__GIVEN PROBLEM__. Rewrite the rows as a two-column CSV with the header instruction,response, starting at the beginning of the rows and ending at the line containing "text_box Publish documentation". Give one CSV line per row, with its text and its answer each in a single quoted field and line breaks replaced by spaces.

▼

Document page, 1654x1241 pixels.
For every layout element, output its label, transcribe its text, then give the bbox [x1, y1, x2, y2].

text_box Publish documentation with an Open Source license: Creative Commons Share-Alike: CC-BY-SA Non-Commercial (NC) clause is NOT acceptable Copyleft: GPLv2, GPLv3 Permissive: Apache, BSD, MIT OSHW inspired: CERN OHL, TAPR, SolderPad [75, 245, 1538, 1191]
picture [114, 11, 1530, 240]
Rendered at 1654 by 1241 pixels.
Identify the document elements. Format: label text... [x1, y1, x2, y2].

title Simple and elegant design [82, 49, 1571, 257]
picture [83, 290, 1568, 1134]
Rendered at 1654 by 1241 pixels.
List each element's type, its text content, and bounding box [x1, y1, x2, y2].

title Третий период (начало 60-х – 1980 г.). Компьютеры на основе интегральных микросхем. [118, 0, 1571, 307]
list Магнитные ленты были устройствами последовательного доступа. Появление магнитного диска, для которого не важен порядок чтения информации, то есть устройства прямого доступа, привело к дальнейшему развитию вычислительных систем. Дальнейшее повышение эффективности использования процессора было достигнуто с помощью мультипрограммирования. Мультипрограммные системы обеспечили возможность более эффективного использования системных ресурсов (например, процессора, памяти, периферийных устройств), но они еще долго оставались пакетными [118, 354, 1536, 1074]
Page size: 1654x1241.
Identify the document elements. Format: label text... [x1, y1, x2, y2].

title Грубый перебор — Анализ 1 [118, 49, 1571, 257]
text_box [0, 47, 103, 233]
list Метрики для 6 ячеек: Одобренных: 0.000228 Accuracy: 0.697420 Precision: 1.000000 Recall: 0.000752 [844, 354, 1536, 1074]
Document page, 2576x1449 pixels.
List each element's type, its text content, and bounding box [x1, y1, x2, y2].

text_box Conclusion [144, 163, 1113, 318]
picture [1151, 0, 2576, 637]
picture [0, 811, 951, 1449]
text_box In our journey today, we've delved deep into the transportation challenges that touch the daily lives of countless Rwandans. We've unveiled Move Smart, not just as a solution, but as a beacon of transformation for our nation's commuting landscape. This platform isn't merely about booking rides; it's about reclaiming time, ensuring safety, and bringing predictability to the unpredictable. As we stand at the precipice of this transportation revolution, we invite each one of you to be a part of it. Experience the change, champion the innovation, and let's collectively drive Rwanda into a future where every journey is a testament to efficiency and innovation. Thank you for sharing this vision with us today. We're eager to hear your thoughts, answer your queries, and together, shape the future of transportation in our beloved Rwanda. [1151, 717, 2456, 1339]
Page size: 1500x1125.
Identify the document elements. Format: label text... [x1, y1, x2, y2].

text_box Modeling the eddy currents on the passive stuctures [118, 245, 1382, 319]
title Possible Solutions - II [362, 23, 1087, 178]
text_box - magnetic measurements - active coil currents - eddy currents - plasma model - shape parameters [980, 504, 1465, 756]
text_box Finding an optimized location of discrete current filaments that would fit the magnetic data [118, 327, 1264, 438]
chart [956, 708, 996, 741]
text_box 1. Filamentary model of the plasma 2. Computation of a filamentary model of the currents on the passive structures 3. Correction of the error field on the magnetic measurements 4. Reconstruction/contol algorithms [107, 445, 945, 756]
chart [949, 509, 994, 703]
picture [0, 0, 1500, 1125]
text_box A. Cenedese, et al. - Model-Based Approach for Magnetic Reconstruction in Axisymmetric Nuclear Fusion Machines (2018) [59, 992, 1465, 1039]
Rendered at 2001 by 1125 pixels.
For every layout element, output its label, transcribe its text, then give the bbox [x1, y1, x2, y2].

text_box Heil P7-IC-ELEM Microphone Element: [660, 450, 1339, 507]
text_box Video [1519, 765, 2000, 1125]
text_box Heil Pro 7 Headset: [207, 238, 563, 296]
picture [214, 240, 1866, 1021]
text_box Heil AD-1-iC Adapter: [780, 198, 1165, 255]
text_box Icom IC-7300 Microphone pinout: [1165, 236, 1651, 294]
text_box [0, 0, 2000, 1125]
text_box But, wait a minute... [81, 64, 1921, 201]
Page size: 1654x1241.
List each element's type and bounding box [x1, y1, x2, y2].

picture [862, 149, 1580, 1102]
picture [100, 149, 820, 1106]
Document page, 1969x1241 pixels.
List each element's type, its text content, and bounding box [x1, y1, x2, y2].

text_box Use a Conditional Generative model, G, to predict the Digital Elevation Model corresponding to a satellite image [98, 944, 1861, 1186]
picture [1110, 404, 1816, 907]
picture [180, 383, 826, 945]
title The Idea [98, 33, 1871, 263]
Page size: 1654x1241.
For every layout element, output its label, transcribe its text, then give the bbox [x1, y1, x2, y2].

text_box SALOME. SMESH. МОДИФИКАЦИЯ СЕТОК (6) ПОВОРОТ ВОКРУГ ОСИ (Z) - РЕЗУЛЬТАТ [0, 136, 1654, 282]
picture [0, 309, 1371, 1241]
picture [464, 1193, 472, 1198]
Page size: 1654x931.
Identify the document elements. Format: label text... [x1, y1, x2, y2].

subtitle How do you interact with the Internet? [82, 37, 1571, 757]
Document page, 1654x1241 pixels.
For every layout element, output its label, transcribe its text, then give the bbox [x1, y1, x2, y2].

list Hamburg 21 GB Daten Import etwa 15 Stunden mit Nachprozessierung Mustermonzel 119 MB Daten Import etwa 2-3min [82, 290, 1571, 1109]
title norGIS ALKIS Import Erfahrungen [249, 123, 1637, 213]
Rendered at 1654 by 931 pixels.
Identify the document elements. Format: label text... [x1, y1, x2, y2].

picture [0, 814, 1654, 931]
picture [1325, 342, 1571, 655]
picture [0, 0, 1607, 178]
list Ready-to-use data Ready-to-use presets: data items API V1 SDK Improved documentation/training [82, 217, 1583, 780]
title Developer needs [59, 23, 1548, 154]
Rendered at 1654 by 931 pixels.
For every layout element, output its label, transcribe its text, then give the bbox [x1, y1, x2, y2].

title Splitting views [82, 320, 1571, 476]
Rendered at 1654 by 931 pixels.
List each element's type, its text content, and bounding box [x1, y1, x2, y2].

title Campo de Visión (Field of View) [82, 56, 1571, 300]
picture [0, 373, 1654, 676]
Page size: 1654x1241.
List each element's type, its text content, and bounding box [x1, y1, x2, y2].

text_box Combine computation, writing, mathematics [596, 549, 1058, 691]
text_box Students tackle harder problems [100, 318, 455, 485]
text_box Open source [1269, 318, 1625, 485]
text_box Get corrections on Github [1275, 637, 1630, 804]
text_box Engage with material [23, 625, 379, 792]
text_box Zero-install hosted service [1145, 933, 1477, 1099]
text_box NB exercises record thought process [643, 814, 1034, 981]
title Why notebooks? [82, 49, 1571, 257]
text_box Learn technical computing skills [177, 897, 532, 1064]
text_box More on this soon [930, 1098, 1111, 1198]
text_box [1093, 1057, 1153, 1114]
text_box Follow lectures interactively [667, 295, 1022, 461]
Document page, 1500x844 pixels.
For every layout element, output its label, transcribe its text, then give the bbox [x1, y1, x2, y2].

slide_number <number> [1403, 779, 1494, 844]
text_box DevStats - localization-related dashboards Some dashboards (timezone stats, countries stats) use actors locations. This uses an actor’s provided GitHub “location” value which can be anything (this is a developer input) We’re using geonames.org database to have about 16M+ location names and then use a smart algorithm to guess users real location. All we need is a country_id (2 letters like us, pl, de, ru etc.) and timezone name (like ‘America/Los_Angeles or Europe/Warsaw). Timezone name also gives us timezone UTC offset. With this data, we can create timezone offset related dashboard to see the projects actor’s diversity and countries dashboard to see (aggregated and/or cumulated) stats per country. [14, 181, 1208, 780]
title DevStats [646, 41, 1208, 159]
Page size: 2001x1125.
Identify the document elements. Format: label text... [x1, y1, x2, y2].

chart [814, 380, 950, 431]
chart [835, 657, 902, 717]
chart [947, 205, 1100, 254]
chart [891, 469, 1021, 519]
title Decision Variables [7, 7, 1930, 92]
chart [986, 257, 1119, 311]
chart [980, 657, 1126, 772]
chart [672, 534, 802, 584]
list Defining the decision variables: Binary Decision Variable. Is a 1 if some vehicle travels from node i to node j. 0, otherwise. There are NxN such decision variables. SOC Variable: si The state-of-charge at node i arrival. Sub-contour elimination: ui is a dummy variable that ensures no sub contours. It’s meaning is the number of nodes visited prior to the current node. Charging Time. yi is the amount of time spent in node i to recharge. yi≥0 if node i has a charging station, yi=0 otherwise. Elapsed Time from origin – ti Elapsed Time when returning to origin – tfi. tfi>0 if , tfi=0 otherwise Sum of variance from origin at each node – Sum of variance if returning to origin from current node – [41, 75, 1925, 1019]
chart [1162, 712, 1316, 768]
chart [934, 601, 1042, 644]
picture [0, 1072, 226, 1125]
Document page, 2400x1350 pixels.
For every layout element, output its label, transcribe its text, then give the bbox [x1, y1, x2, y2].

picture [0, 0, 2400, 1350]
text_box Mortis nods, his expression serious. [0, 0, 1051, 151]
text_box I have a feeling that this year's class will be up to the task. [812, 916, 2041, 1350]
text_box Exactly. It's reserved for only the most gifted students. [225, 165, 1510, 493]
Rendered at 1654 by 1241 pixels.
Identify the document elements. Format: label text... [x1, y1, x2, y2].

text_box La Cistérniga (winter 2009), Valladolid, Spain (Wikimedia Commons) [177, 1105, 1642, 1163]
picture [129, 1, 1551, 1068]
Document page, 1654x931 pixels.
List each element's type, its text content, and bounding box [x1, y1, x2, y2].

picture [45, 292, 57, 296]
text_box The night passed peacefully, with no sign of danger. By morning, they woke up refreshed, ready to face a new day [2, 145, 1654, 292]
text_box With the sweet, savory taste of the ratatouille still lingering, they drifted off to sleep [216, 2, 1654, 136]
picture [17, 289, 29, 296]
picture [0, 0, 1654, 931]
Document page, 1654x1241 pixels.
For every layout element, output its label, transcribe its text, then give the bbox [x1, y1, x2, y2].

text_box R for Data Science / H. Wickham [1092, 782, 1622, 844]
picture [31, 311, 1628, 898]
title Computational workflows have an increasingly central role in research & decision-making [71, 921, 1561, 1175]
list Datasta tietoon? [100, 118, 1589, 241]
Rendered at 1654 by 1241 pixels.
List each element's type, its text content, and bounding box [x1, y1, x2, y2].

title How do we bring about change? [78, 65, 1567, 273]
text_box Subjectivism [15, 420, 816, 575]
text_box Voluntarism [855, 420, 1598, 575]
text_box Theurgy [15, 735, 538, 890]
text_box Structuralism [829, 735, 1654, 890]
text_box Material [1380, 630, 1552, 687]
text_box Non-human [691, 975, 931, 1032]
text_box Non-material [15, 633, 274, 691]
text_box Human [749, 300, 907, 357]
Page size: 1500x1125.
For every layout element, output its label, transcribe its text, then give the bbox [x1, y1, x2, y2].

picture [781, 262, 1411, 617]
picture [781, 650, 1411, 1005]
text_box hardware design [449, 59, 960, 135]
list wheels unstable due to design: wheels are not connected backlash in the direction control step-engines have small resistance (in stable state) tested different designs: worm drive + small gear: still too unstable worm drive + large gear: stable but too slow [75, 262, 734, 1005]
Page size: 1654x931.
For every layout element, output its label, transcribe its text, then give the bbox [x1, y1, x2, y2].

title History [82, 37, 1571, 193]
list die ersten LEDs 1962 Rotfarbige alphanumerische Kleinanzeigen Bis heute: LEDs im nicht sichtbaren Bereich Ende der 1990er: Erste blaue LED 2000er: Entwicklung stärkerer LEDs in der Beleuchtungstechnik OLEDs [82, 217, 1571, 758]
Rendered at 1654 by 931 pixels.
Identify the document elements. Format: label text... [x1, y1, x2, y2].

▲

__OUTPUT FOR THIS TASK__.
instruction,response
"Document page, 1654x1241 pixels. For every layout element, output its label, transcribe its text, then give the bbox [x1, y1, x2, y2].","text_box Publish documentation with an Open Source license: Creative Commons Share-Alike: CC-BY-SA Non-Commercial (NC) clause is NOT acceptable Copyleft: GPLv2, GPLv3 Permissive: Apache, BSD, MIT OSHW inspired: CERN OHL, TAPR, SolderPad [75, 245, 1538, 1191]"